2.2. Data Storage and Persistence
First Principle: Data storage and persistence for ML fundamentally involve selecting the right storage solution based on data type, access patterns, scalability, and cost, ensuring data is durably and efficiently available throughout the ML lifecycle.
Once data is ingested into AWS, it needs to be stored in a way that supports its lifecycle within the ML workflow—from raw input to processed features to model artifacts. Different data types and access patterns require different storage solutions.
Key Concepts of Data Storage & Persistence for ML:
- Data Lake: A centralized repository that allows you to store all your structured and unstructured data at any scale. It can store data as is, without needing to first structure the data.
- Data Warehouse: A system used for reporting and data analysis, and is considered a core component of business intelligence. It's a central repository of integrated data from one or more disparate sources.
- NoSQL Database: Provides a mechanism for storage and retrieval of data that is modeled in means other than the tabular relations used in relational databases.
- Data Format: Choosing appropriate formats (e.g., Parquet, Avro, ORC for columnar; JSON for semi-structured; CSV for simple tabular). Columnar formats are often preferred for analytical workloads due to performance benefits.
- Access Patterns: How frequently and how the data will be accessed (e.g., streaming reads, random access, large scans).
- Cost: Balancing storage cost with access performance and durability.
AWS Services for Data Storage & Persistence in ML:
- Amazon S3 (Simple Storage Service): (Scalable object storage.) Ideal for building data lakes. Highly durable, scalable, cost-effective, and supports various storage classes for different access patterns. Used for raw data, processed data, and model artifacts.
- Amazon Redshift: (Cloud data warehouse.) For structured, analytical data that requires complex SQL queries and aggregations. Well-suited for serving as a source for feature engineering or for storing aggregated results of ML predictions.
- Amazon DynamoDB: (NoSQL database service.) For key-value and document data models, offering single-digit millisecond latency at any scale. Ideal for storing and serving real-time features (e.g., a SageMaker Feature Store backend) or for low-latency inference results.

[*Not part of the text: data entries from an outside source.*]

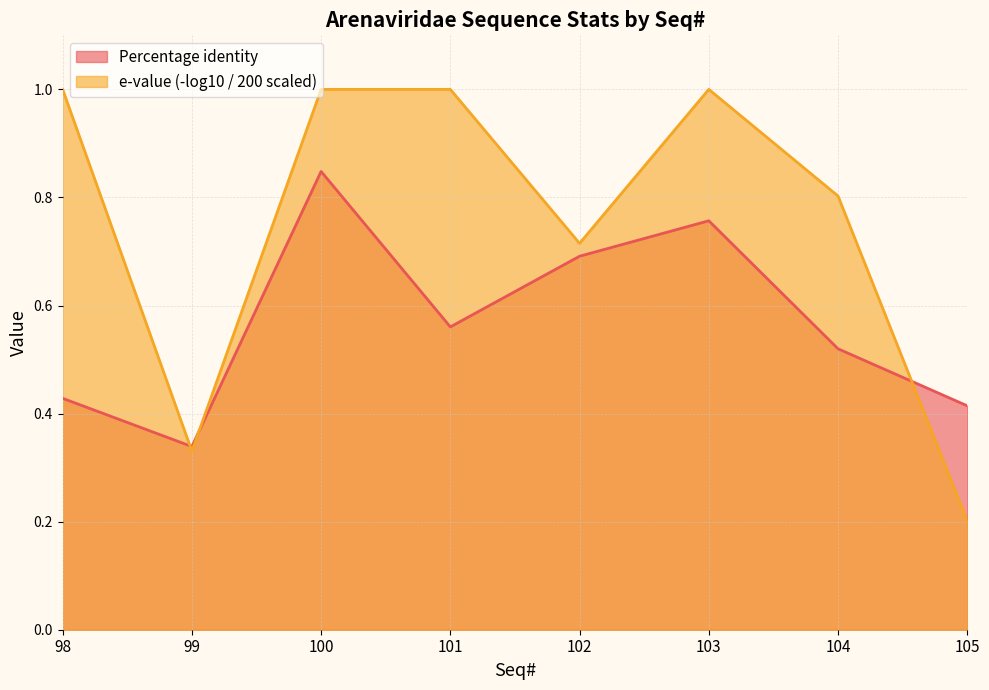

What is the value of the 6th point from the left?

0.8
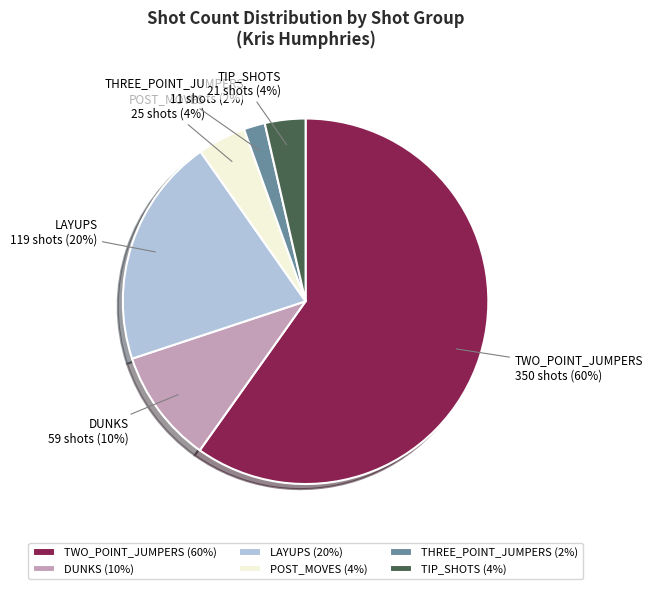

The TWO_POINT_JUMPERS slice represents 48% of the pie. True or false?

False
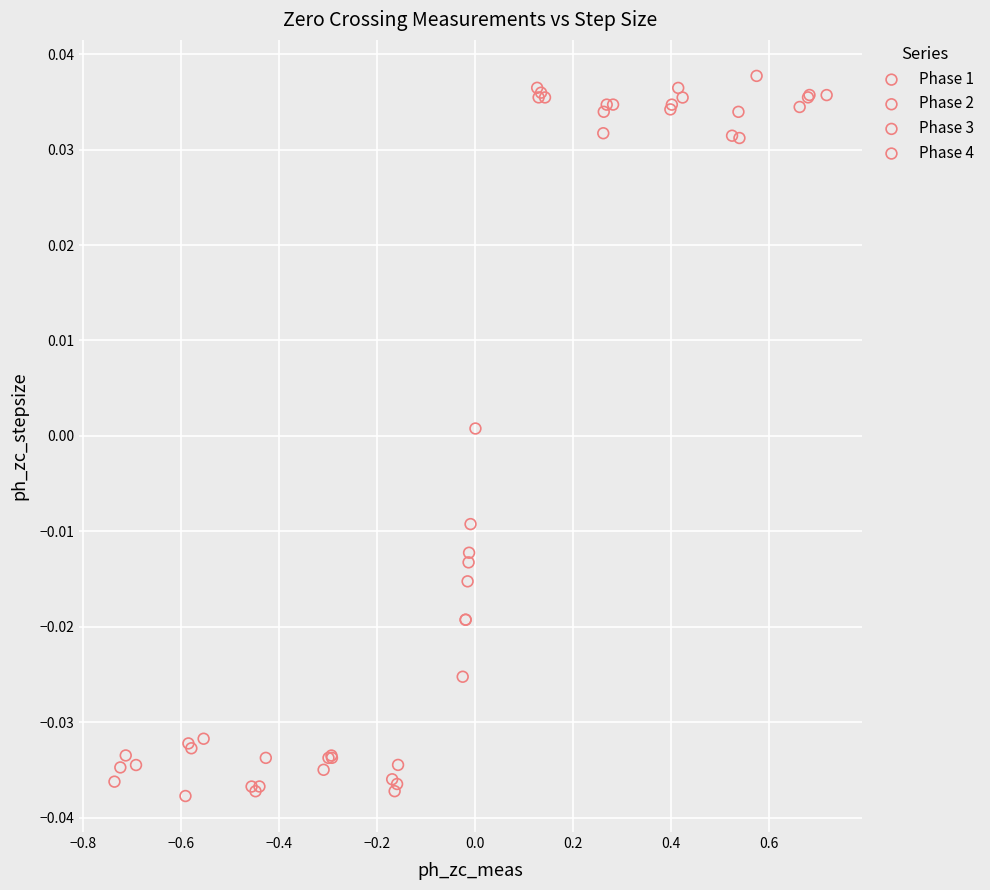

Which series reaches the maximum Y coordinate?

Phase 4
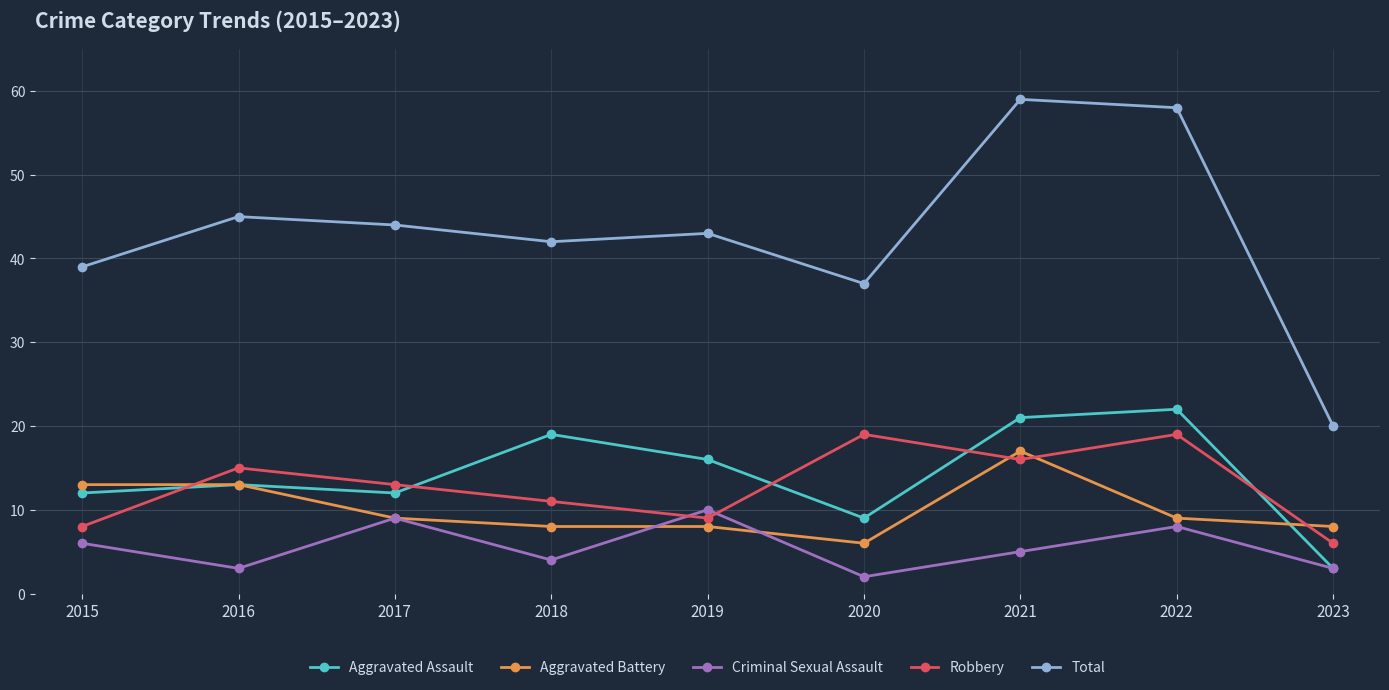

Between 2017 and 2022, which series saw the biggest shift?

Total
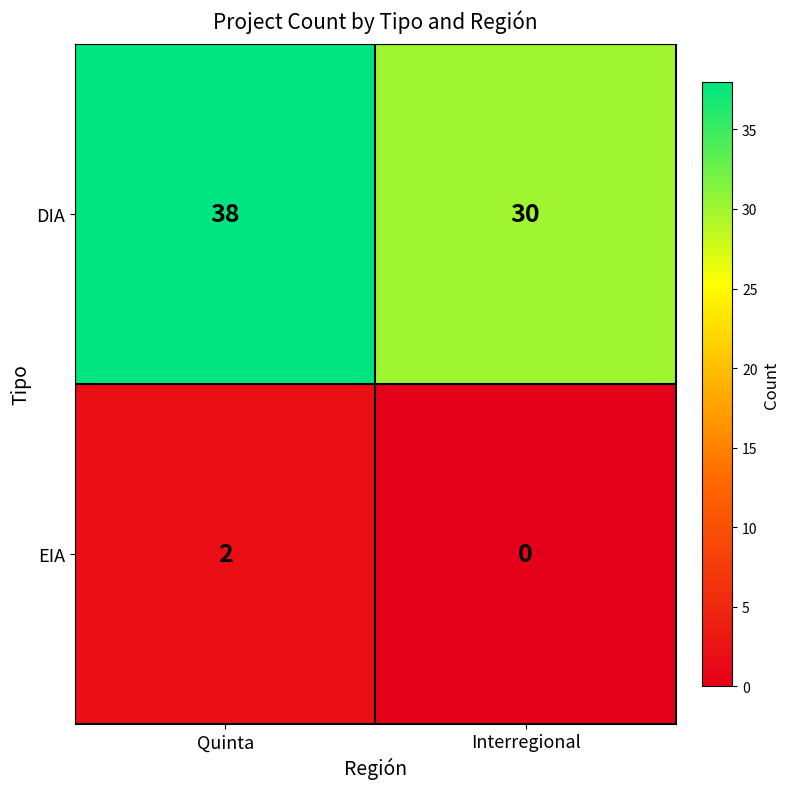

At which category is the sum across all series the highest?

Quinta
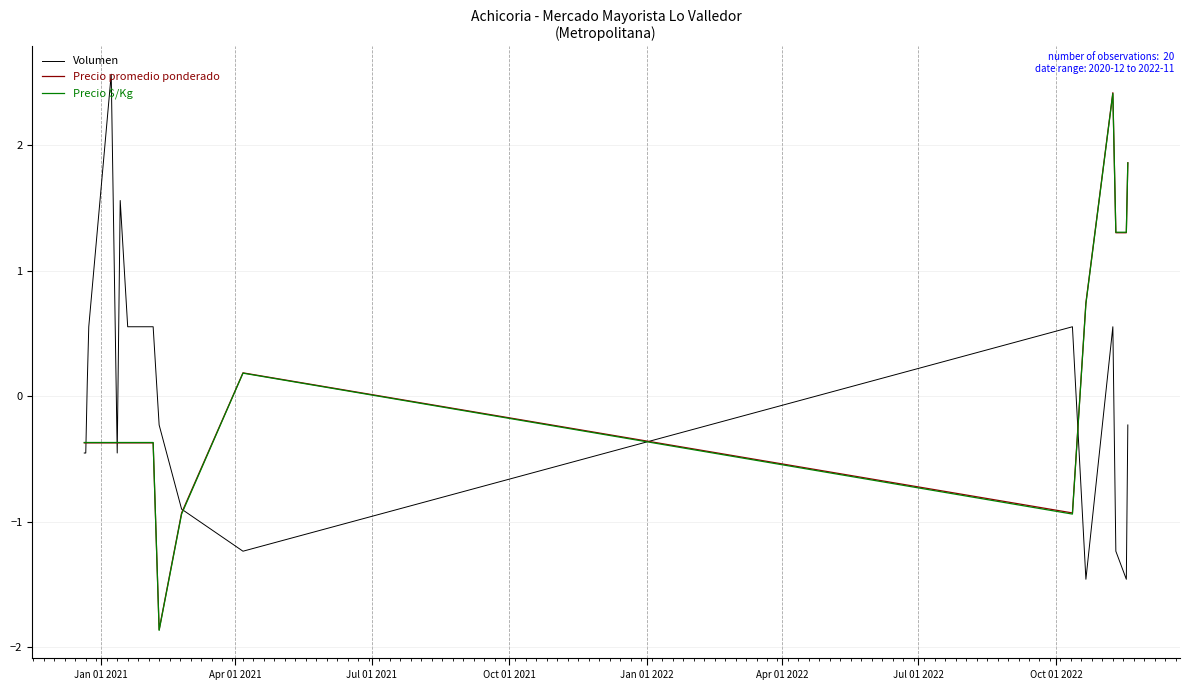

What is the greatest value displayed?

2.6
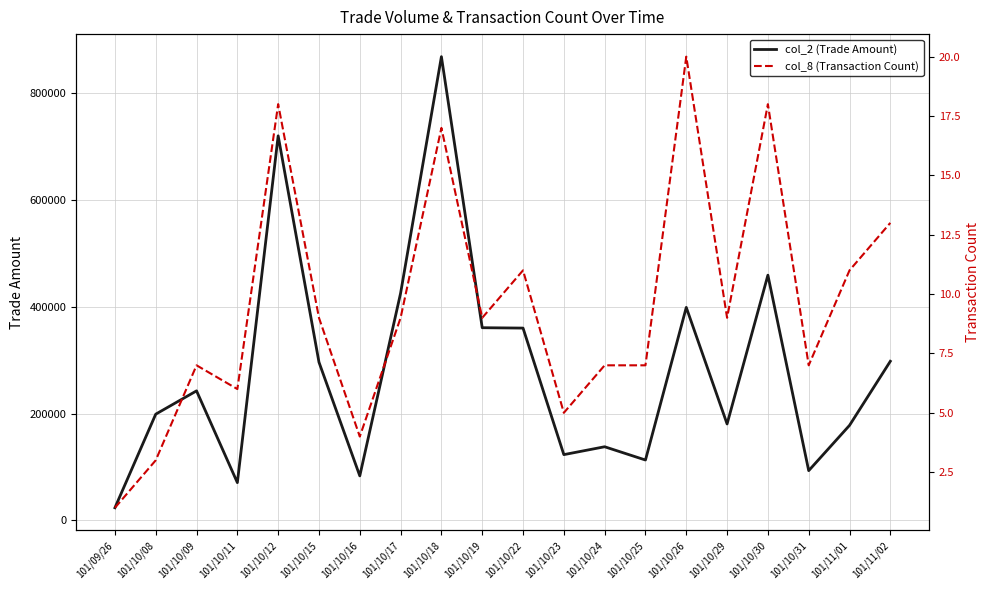

Is the value of col_2 (Trade Amount) at 101/10/25 greater than the value of col_8 (Transaction Count) at 101/10/09?

Yes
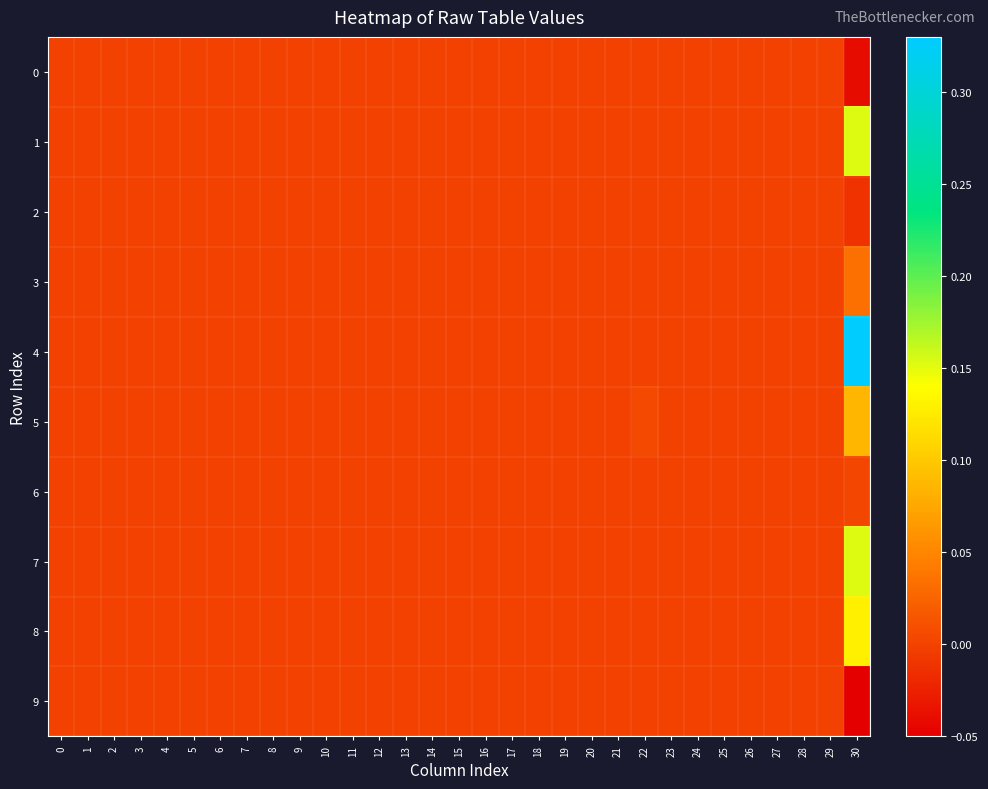

Which has a higher value, 9 or 2?

9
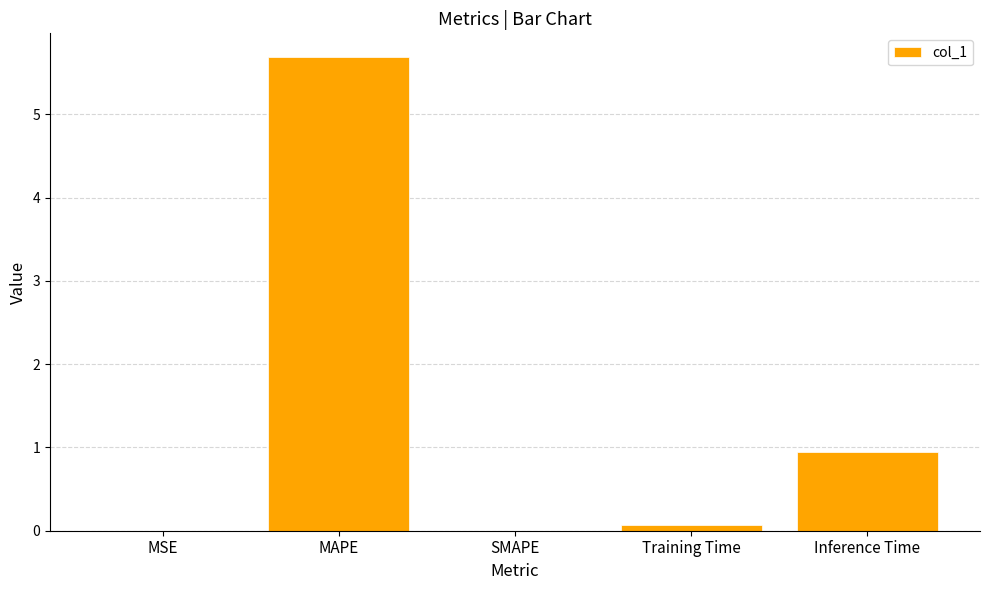

True or false: the data shows 5.7 at MAPE.

True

- Amazon DocumentDB (with MongoDB compatibility): (Managed MongoDB-compatible database.) For document data that requires flexible schema.
- Amazon ElastiCache: (Managed in-memory cache.) For caching frequently accessed features for extremely low-latency inference.
Scenario: You need to store vast amounts of raw, unstructured log data for future analysis, historical customer transaction data for complex SQL queries, and real-time user features for low-latency model inference.
Reflection Question: How does selecting the right data storage solution (e.g., Amazon S3 for a data lake, Amazon Redshift for a data warehouse, Amazon DynamoDB for real-time features) based on data type, access patterns, scalability, and cost fundamentally ensure data is durably and efficiently available throughout the ML lifecycle?